My ex wife passed me in a store while shopping with her guy friend. She left him in electronics and came back to introduce herself before she realized it was me. She ran her hands down my lapel slowly and asked what I was doing later. I told her to meet me. Come alone, I said. I gave her the address to the room in the Federal Building where my new friends were having their fun.

This old new fun has its dampers, though. I prefer to wear black every day. Cashmere or wool sport coat, black slacks, dress shirt. People on Chicago’s Southside see me outside in front of buildings and come, hand wringing, telling me about insurance woes and burial plots. Once I was leaning on a building casually and a long caddy pulled up slowly, windows down. I hit the ground before the first burble from the machine gun.

I stand outside of Catholic churches and old folks walk up and say, “Bless me father for I have sinned…” Middle aged Black women outside of the same pinch my cheeks and say “We gon’ get some CHANGES now.”

The only problem is that I cannot leave the continent. Airline travel, thanks to militias, terrorists and the TSA, necessitates that I dress like an overgrown newsboy in order to travel, and I won’t do that.

So until I can fly on a private jet (taking donations, ya’ll), and a former inamorata has made it clear I am so broke I am barely above homelessness and other destitution, I’m screwed.

I need some suggestions here, ya’ll. I’m trying to go back overseas, but I cannot revert back to my old, sloppy ways.

Anybody got a Gulfstream I can borrow? It’s hard marketing a book just in the continental US. Hell. Not just that, I’m ready to get out and start living again, and the US, Canada and Mexico ain't gonna get it.

1 comment:

  1. Mr. JD,

    I'm glad to see that the humor is in tact.

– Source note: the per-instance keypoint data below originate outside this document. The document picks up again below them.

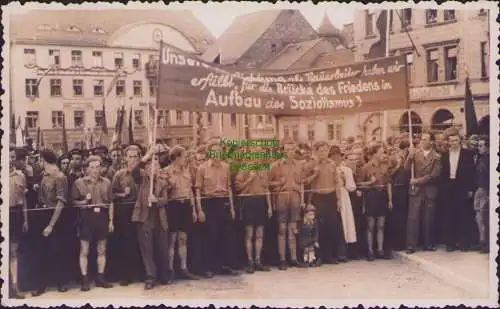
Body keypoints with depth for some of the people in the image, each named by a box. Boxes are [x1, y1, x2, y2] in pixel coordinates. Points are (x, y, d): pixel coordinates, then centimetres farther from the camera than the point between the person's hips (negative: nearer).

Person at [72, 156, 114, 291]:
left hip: (102, 218, 3)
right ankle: (85, 279, 7)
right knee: (84, 250, 1)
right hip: (86, 218, -2)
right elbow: (74, 202, 1)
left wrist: (111, 220, 4)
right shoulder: (79, 182, -1)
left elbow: (110, 202, 8)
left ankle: (100, 278, 18)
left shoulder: (106, 182, 6)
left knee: (102, 250, 9)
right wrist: (83, 202, -19)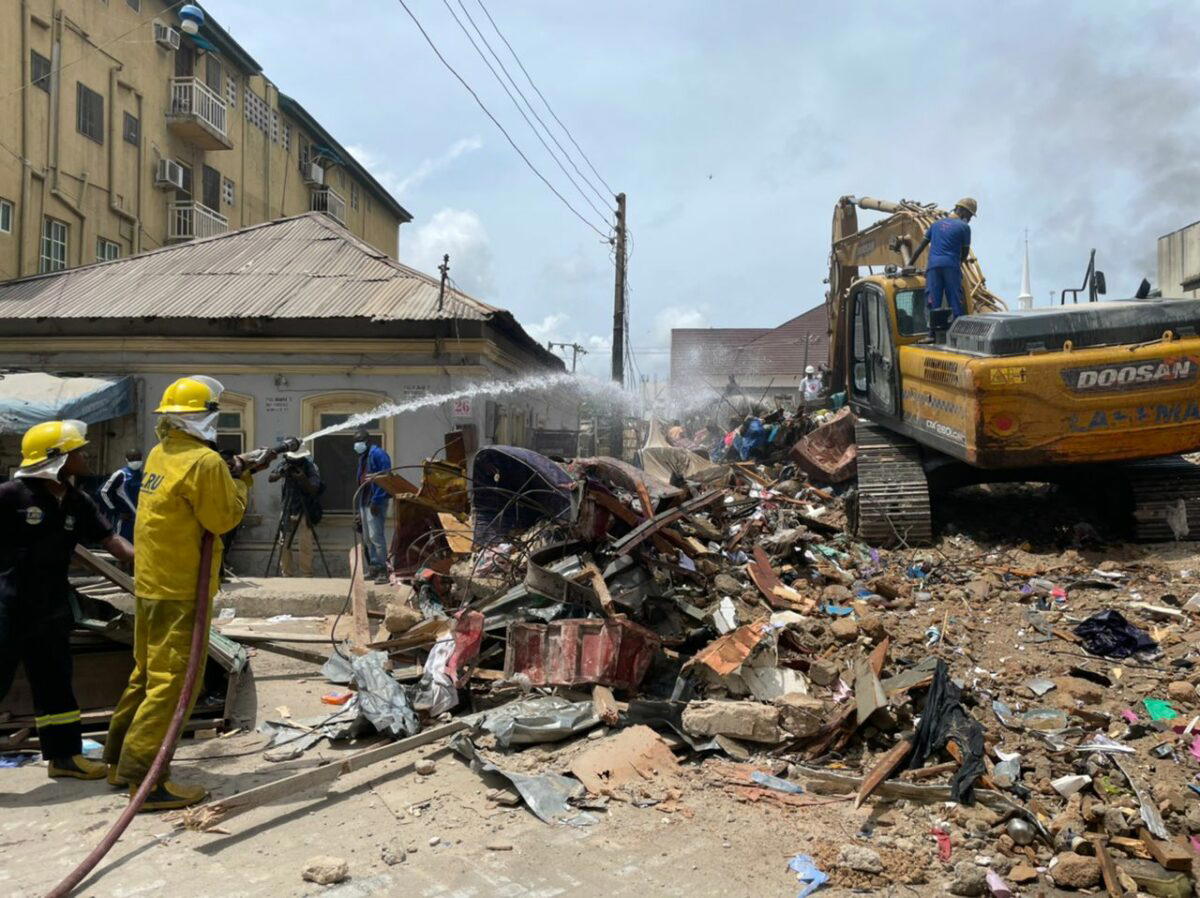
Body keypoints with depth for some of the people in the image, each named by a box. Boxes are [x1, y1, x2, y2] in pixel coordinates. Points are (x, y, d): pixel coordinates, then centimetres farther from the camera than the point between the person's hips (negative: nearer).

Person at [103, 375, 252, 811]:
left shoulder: (160, 454, 9)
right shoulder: (205, 462, -18)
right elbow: (224, 518, -14)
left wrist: (229, 476, 8)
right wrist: (240, 482, 1)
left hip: (150, 582, 9)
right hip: (181, 588, -9)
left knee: (147, 673, 19)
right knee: (172, 680, -4)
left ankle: (119, 759, 30)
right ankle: (145, 778, -1)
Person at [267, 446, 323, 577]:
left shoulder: (311, 468, -13)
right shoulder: (284, 464, -4)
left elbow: (314, 490, -19)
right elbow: (270, 478, -9)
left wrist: (304, 479, -35)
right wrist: (281, 474, -27)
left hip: (304, 512, -3)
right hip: (287, 510, 3)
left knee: (306, 546, -5)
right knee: (284, 544, 4)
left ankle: (306, 576, 6)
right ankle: (287, 575, 16)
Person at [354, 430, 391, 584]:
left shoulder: (377, 454, -10)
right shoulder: (362, 457, 20)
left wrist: (376, 501, -22)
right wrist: (360, 510, 21)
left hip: (375, 502, -10)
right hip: (364, 502, 10)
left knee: (375, 535, -13)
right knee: (367, 538, 11)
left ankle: (383, 571, -10)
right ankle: (373, 568, 18)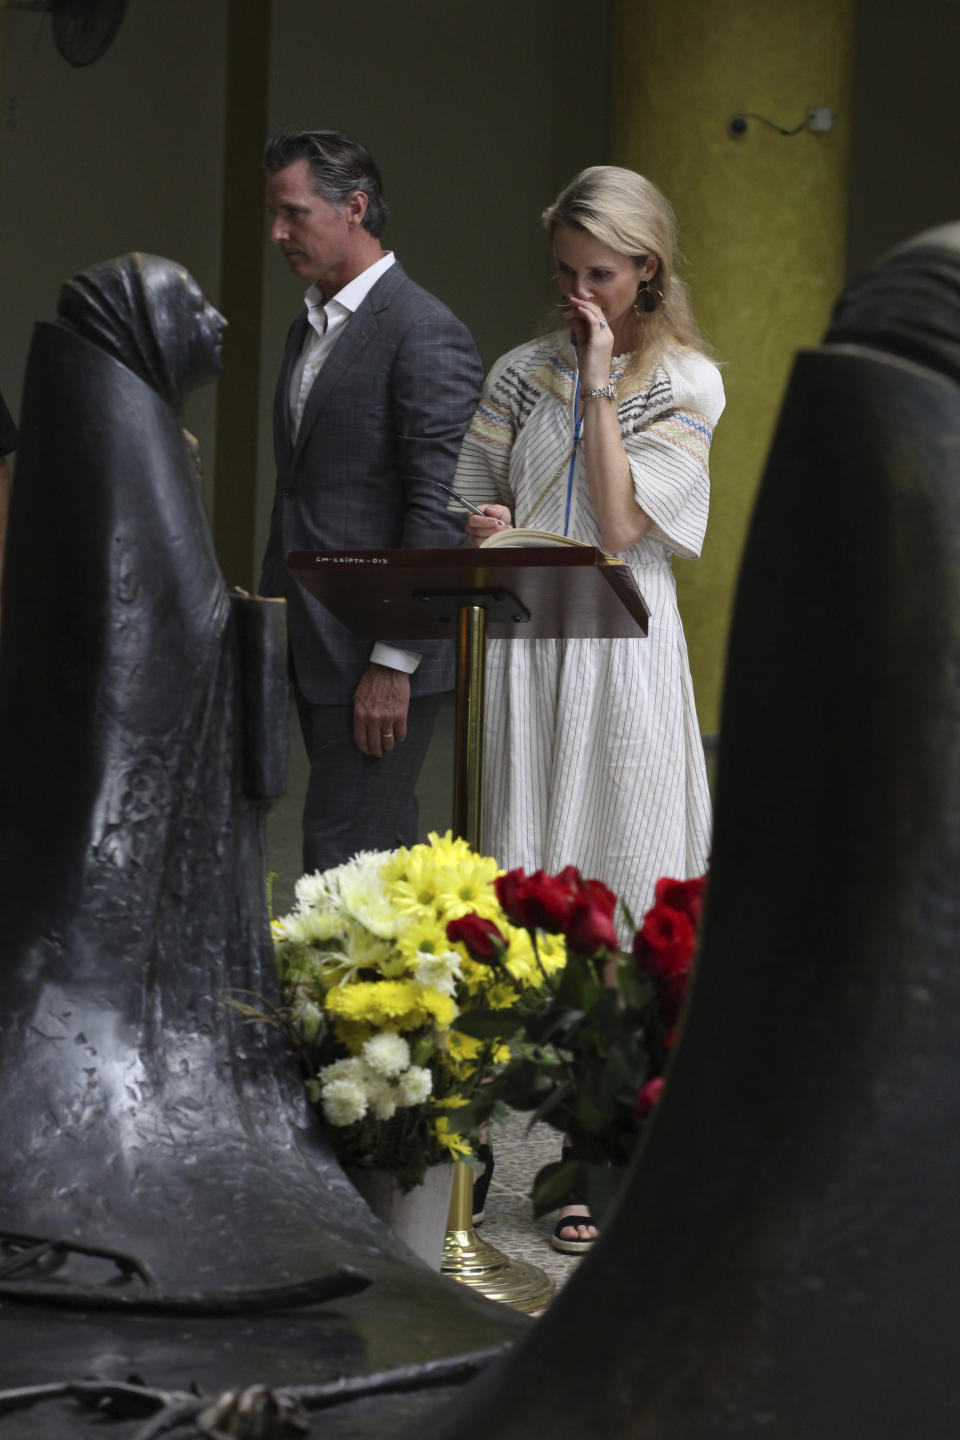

    Now if you think flying in the continental US is bad. Spare a thought for those of us who live OUTSIDE the US and are planning a trip in the near future TO the US!

    Since this latest incident, I've just decided to save myself a whole lot of problems for my upcoming trip back home. First of all, I'm mailing all my clothes and toiletries home - so I have no luggage to check. The only carry on stuff that I'm taking are my meds, my passport, one credit card, my iPod and my laptop. And lastly, to make the whole security process as easy as possible for me, TSA and the Federal police - I'm coming to the airport in a hospital gown and a pair of house slippers! It will be the sort of gown that opens up in the back. To preserve what little dignity I have left, I'll make sure to wear some grandma panties. No g-strings or naughty types.

    I'm hoping that as well as starting a new fashion trend, the airlines will be so happy with me dressing appropriately for the new age of flying, they will bump me up to first class!